Assignment 1

CS 585 HW 1
Shoumik Majumdar
U13077651
29 Jan 2020


Problem Definition

Create a grayscale image of your face by converting your color image.
Flip your face image horizontally, i.e. left to right, right to left.
Come up with a third way of manipulating your face that produces an interesting output. For example, you may create a blurred image of your grayscale face by assigning to each pixel the average grayscale pixel value of itself and its 8 neighbors. Hint: You may have to run your program a few times to make the blurring noticeable.


Method and Implementation

I used the cv.imread() method provided by the openCV library to read the images.

Greyscale:- To get the greyscale image, I took the mean of all the 3 channels for all image coordinates. I used the numpy function np.mean() to calculate the mean of all 3 channels.

Flip:- To flip the image, I used the numpy function np.flip().
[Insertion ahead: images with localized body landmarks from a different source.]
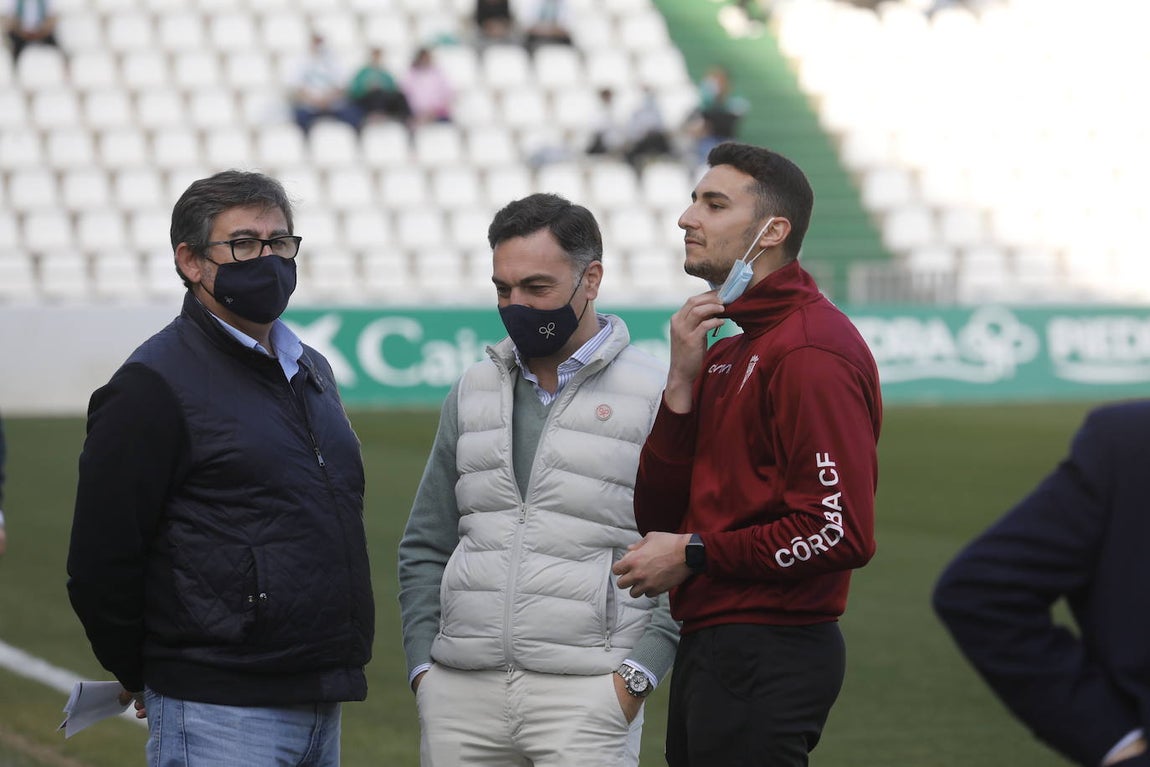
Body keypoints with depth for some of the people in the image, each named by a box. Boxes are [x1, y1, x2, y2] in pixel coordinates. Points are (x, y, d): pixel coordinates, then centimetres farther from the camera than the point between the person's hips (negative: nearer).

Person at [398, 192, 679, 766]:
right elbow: (424, 547, 19)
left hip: (584, 697, -4)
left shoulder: (655, 396, 0)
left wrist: (638, 675, -11)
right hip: (461, 696, 4)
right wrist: (422, 665, 8)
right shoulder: (473, 392, 15)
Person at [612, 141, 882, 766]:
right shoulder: (724, 355, 17)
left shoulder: (812, 351, -13)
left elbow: (841, 533, -22)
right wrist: (682, 382, -2)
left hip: (765, 662, -9)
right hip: (708, 647, 10)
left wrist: (695, 555, -12)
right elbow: (657, 519, 9)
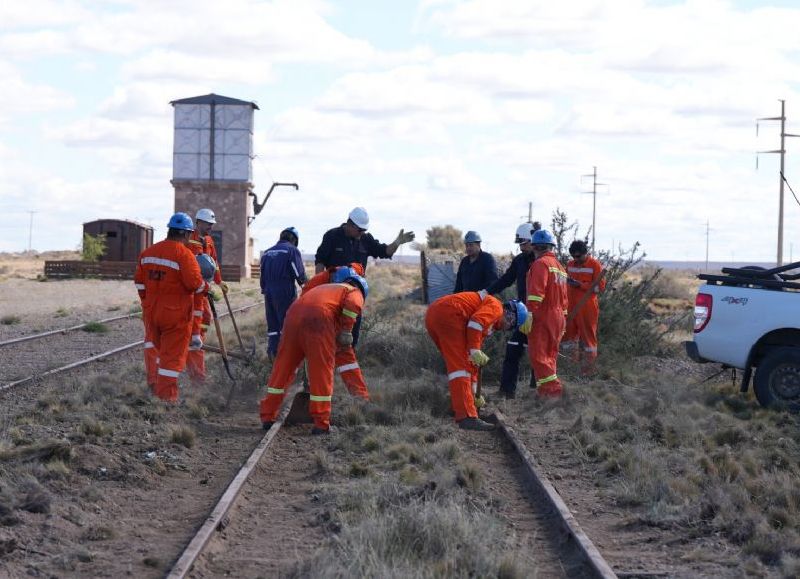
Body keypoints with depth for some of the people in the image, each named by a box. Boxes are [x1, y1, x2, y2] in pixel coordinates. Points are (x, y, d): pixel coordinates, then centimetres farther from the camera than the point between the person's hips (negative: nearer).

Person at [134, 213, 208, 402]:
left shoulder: (148, 252, 8)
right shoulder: (184, 254, -15)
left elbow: (139, 280, 12)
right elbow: (195, 283, -21)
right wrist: (206, 287, 0)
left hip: (151, 311, 6)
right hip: (176, 314, -6)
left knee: (162, 349, 23)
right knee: (173, 354, 1)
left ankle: (158, 389, 27)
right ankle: (167, 397, 0)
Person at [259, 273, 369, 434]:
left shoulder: (327, 287, 40)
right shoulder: (356, 293, 20)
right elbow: (352, 305, -5)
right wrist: (346, 331, 3)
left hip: (294, 313, 6)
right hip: (318, 317, -6)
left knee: (283, 367, 13)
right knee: (322, 372, 2)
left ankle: (267, 417, 19)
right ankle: (321, 424, 4)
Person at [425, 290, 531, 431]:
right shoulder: (496, 307, 3)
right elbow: (476, 322, -18)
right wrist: (474, 350, -15)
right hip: (448, 315, -10)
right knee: (460, 365, -12)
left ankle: (460, 407, 35)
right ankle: (467, 417, -19)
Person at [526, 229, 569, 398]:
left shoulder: (540, 264, -9)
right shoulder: (560, 267, 20)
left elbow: (536, 293, -20)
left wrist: (529, 314, -23)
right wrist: (563, 322, 26)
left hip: (542, 316, -9)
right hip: (558, 317, 9)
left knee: (538, 355, -8)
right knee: (550, 355, 15)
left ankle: (551, 390, -16)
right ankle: (553, 388, 17)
Transpose_left:- To rotate the image to the left by 90 Degrees, I transposed the image array using python's transpose function.

Transpose_right:- To rotate the image to the right by 90 Degrees, I flipped the image and transposed it.

Tint:- To tint the image, I set all the pixels of the Blue channel to 0.


Results

Following images were generated by using the above functions:

Results

Trial Source Image Result Image
Grayscale
Flipped Horizontal
Flipped Right
Flipped Left
Custom (Removed Blue channel)


Conclusions

OpenCv reads images as Numpy Arrays which makes it easy to work with images at a pixel level. Applying transpormations becomes easier as it is the same is aplpying transformations to a matrix of numbers.